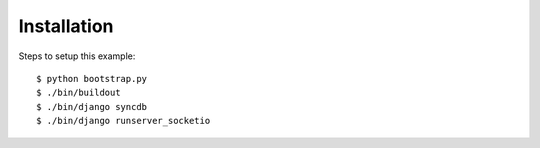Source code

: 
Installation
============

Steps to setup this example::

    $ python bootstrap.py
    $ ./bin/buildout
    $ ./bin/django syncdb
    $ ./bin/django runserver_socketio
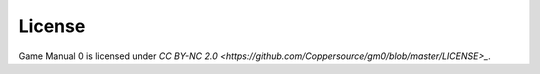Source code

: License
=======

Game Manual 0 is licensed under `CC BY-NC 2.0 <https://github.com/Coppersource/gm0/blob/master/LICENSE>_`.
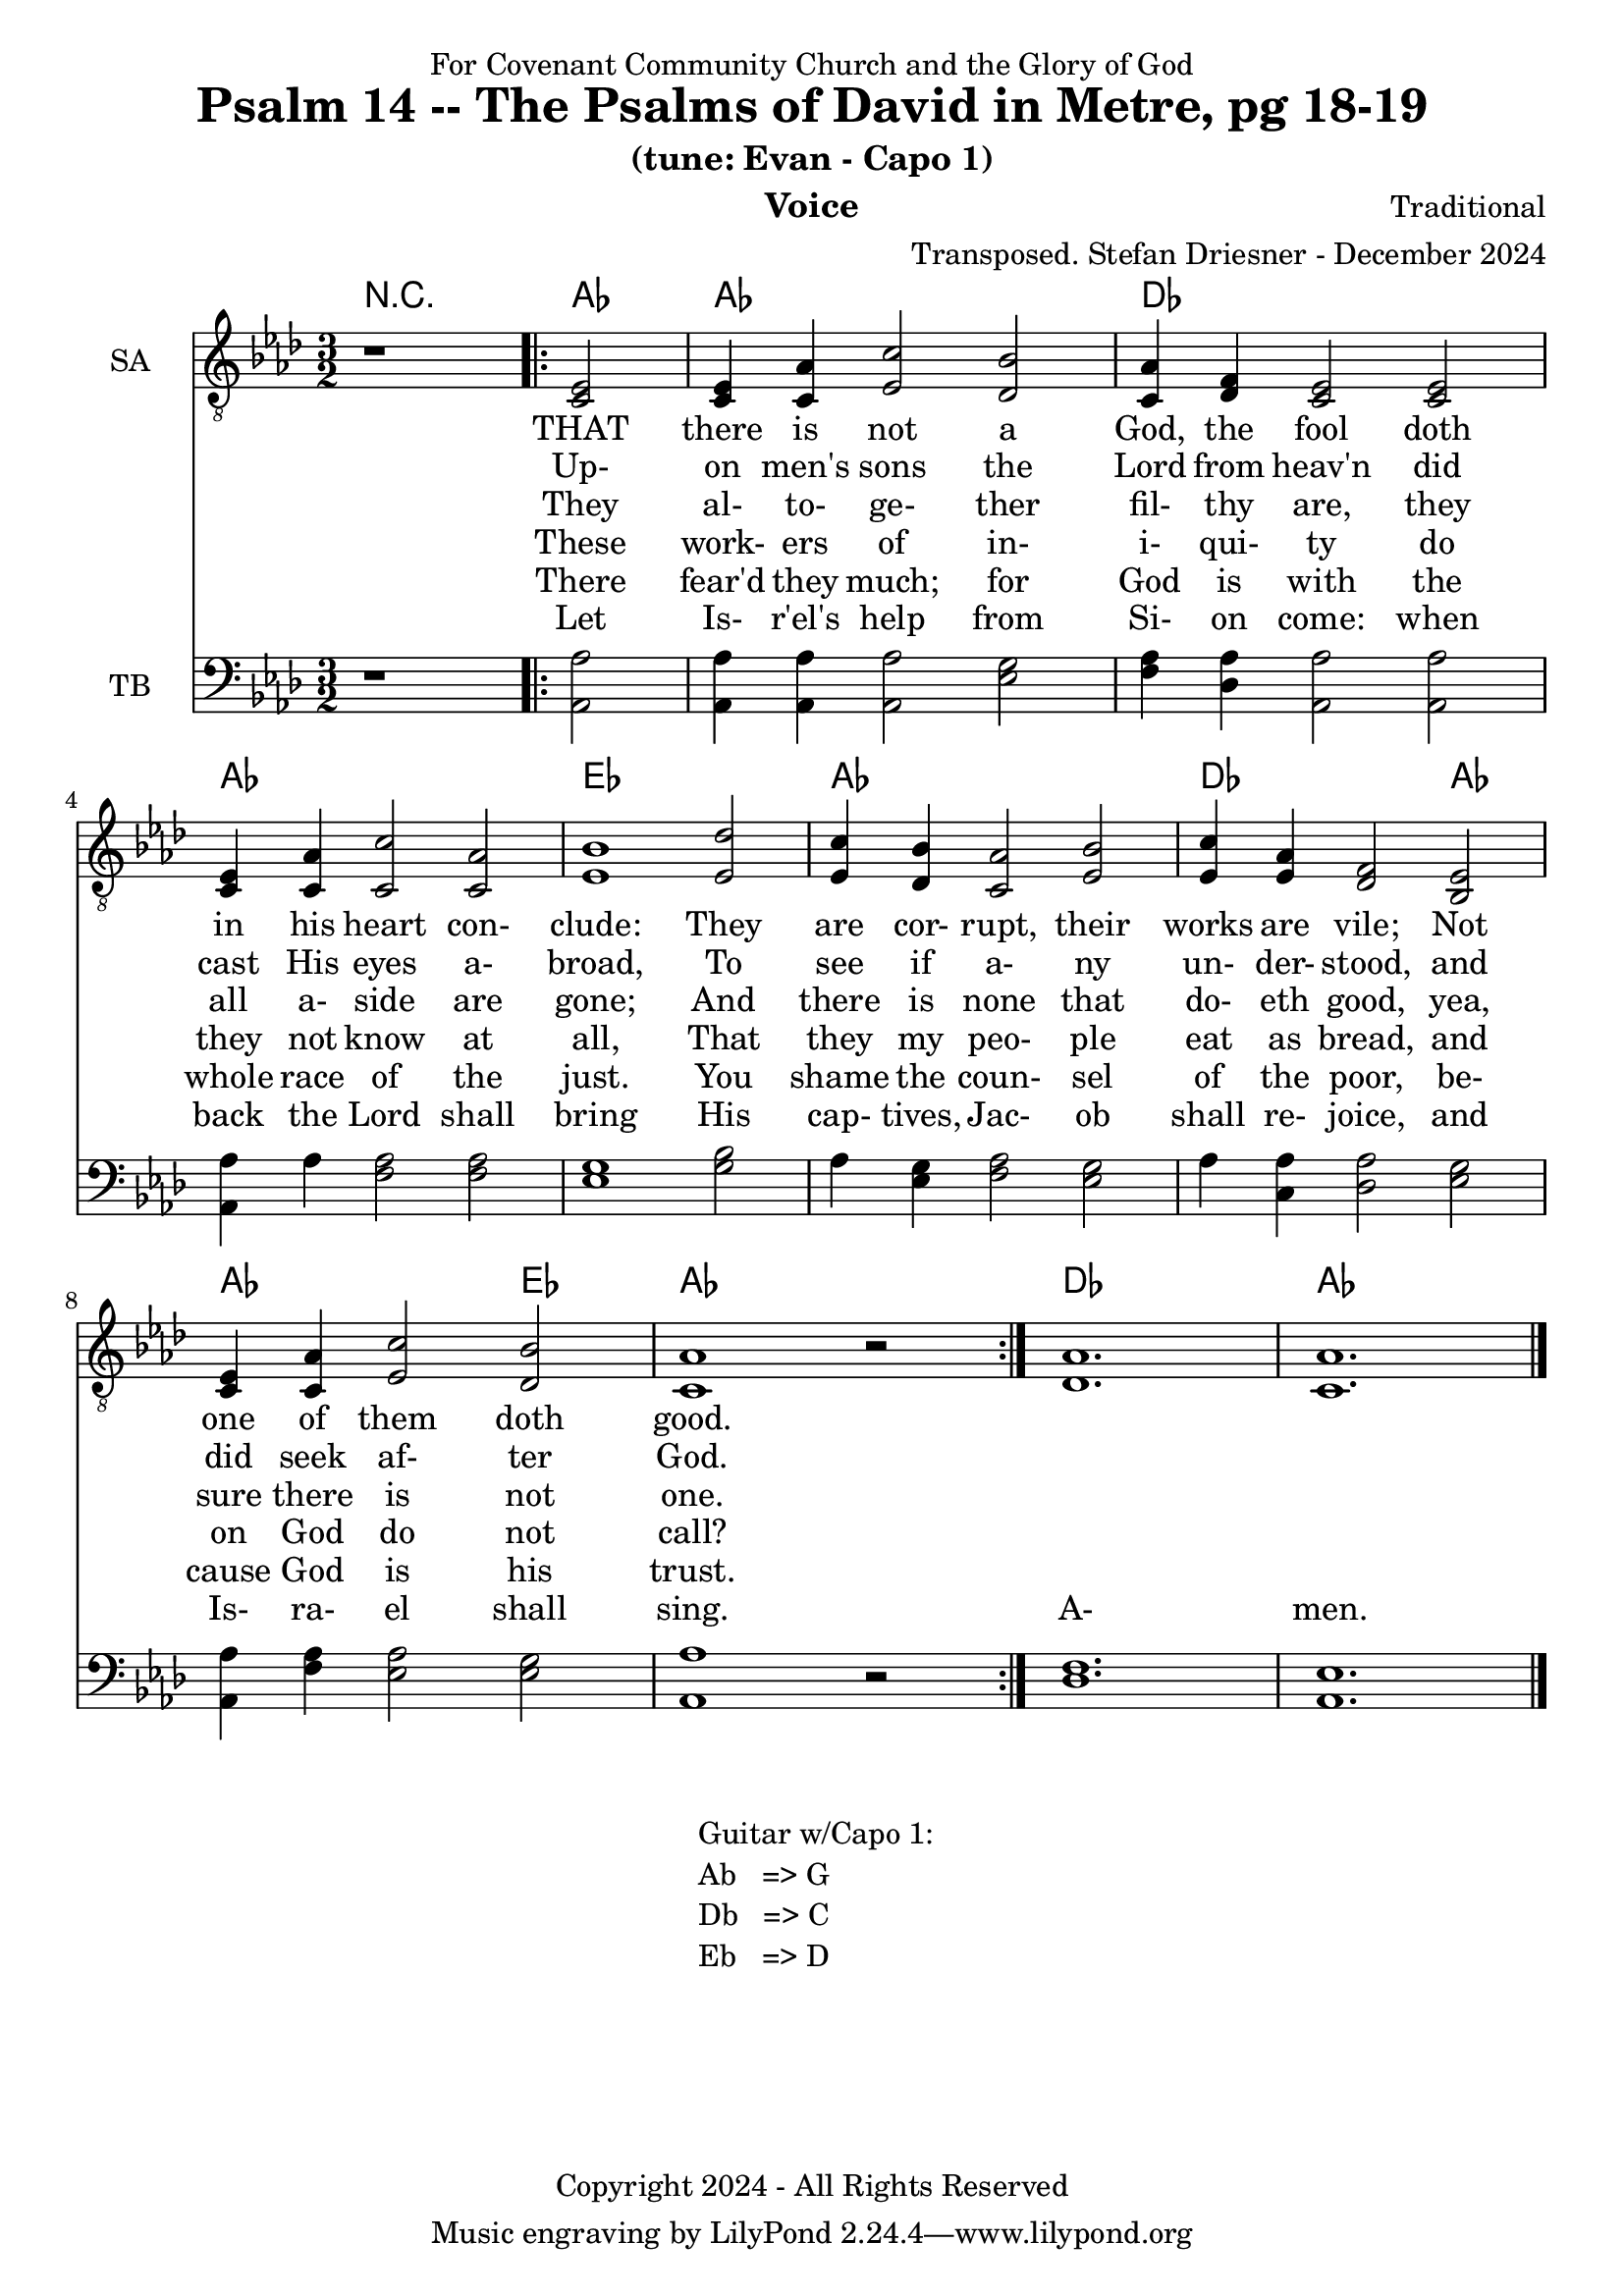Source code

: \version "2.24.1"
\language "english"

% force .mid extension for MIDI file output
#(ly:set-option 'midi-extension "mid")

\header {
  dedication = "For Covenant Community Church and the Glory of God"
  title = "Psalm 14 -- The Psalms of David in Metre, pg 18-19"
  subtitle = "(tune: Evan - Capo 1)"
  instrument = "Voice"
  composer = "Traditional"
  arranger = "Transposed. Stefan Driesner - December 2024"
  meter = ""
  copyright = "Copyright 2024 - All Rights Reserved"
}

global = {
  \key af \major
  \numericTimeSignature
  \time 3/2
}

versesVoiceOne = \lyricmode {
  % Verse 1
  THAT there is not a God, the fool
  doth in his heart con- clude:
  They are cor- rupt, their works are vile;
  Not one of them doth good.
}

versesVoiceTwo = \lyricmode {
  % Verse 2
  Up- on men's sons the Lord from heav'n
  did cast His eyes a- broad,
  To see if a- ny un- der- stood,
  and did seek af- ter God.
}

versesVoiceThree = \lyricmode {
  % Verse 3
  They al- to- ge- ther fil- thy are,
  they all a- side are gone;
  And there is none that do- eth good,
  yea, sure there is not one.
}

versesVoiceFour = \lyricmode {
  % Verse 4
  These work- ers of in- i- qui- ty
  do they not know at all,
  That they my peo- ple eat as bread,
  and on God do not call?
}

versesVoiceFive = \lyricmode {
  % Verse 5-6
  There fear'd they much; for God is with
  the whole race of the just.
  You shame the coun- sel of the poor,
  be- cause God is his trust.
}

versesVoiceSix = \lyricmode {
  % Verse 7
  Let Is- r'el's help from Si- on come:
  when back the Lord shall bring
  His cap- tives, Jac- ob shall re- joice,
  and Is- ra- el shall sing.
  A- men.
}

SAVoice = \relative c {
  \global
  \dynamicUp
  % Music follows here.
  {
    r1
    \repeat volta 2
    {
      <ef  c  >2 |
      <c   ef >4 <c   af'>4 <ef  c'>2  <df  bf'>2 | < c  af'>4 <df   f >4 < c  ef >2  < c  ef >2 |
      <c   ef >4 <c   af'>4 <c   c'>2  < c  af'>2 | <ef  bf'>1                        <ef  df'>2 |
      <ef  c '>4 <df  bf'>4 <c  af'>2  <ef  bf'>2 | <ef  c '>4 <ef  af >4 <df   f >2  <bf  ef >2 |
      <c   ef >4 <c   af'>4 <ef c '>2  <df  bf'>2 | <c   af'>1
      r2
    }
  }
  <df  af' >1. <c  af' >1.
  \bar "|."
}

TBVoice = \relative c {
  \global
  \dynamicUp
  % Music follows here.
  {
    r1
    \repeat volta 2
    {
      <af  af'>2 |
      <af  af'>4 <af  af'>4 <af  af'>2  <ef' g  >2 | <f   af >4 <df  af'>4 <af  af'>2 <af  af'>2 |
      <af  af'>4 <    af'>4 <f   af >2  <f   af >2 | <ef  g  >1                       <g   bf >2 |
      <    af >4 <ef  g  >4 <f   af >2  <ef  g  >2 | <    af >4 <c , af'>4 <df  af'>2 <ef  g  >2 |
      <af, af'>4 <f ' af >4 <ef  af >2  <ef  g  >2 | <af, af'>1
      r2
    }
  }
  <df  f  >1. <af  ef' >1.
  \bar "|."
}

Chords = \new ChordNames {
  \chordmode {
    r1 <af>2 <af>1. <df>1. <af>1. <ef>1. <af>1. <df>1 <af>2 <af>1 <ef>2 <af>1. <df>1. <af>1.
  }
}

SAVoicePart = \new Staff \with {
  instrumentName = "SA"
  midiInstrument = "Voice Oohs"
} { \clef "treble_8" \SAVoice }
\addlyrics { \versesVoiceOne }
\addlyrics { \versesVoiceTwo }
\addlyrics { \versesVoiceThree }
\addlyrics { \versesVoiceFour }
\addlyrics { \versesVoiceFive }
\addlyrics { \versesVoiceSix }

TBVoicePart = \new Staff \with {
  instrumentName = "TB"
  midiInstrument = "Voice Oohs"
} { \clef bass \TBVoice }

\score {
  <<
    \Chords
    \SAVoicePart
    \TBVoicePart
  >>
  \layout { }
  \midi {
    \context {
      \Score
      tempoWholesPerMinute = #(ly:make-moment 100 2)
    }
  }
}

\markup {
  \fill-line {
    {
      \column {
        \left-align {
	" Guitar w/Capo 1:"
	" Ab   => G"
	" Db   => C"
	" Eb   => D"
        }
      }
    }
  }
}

==

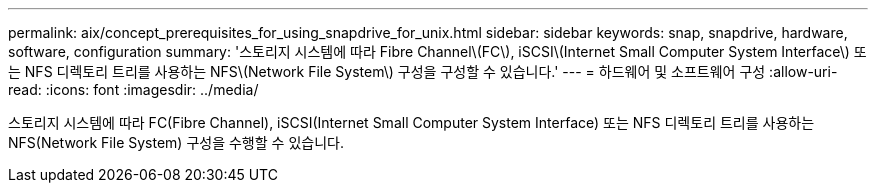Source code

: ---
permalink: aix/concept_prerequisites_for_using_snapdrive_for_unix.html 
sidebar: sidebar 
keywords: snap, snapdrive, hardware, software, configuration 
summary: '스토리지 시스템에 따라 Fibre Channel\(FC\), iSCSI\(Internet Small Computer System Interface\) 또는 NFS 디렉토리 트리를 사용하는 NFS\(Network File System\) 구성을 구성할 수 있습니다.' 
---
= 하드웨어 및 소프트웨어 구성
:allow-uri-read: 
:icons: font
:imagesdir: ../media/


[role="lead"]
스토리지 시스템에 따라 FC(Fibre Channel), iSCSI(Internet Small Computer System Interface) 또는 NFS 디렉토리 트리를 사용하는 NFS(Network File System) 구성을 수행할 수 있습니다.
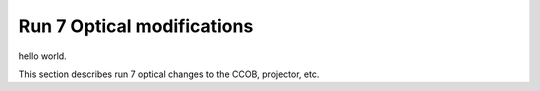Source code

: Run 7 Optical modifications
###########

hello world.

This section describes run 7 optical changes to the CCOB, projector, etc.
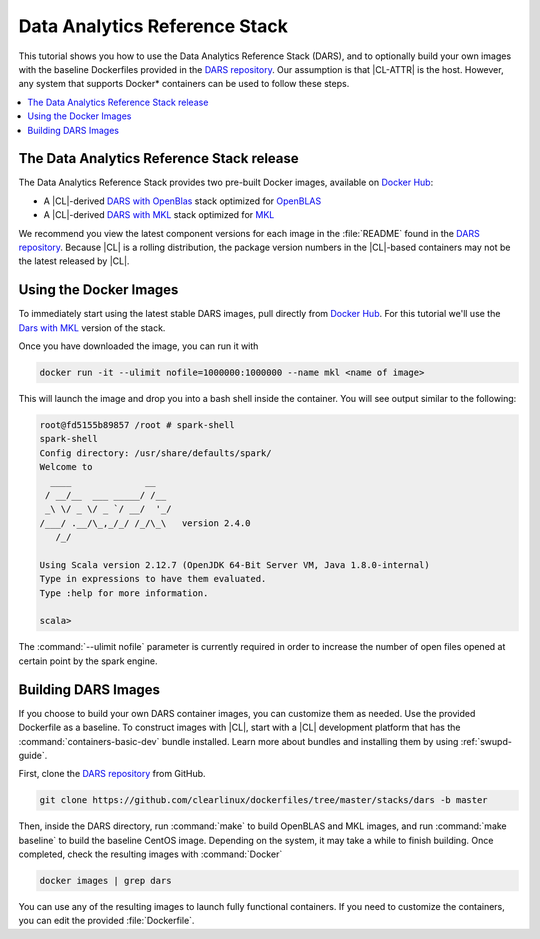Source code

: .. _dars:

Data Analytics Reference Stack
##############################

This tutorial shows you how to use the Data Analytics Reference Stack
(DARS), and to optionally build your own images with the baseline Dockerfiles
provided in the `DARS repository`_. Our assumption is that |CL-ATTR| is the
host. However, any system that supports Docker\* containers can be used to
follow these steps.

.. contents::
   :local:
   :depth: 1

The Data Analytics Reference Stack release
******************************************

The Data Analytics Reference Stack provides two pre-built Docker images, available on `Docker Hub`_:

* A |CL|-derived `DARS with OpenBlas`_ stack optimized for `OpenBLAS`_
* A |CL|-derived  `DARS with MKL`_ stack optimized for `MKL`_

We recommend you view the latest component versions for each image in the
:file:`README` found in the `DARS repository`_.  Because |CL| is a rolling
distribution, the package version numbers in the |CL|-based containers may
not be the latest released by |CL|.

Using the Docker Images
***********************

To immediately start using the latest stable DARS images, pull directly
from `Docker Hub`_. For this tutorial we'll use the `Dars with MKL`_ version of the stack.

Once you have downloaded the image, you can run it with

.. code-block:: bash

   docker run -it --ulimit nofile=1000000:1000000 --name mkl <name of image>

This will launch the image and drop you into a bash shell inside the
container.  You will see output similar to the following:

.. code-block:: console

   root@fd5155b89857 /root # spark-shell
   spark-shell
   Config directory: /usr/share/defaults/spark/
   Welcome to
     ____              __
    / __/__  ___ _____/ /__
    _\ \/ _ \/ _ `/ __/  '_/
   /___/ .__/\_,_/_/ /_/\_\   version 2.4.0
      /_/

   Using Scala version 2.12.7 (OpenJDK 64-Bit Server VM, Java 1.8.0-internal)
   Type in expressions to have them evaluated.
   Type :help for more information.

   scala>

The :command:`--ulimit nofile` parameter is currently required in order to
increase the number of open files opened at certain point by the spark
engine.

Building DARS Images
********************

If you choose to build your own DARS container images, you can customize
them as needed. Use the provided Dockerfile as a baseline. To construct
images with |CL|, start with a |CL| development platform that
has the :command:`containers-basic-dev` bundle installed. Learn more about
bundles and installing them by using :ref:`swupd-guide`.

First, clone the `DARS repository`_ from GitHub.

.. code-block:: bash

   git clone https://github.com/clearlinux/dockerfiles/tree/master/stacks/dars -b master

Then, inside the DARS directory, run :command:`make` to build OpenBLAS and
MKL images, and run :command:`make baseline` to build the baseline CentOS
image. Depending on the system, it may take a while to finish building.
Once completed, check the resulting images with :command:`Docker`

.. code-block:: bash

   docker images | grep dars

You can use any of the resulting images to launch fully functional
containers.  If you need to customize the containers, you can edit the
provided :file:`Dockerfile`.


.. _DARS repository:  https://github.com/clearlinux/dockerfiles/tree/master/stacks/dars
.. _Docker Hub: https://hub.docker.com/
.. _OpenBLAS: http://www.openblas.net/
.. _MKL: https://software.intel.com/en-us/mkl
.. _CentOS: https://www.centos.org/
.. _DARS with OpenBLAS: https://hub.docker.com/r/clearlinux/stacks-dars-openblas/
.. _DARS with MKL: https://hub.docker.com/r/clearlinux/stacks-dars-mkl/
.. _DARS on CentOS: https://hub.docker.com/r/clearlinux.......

## What the task asks
Above is a listing; print exactly its lines from the one with "increase the number" through the one with "MKL images, and", and no other lines.

## Output
increase the number of open files opened at certain point by the spark
engine.

Building DARS Images
********************

If you choose to build your own DARS container images, you can customize
them as needed. Use the provided Dockerfile as a baseline. To construct
images with |CL|, start with a |CL| development platform that
has the :command:`containers-basic-dev` bundle installed. Learn more about
bundles and installing them by using :ref:`swupd-guide`.

First, clone the `DARS repository`_ from GitHub.

.. code-block:: bash

   git clone https://github.com/clearlinux/dockerfiles/tree/master/stacks/dars -b master

Then, inside the DARS directory, run :command:`make` to build OpenBLAS and
MKL images, and run :command:`make baseline` to build the baseline CentOS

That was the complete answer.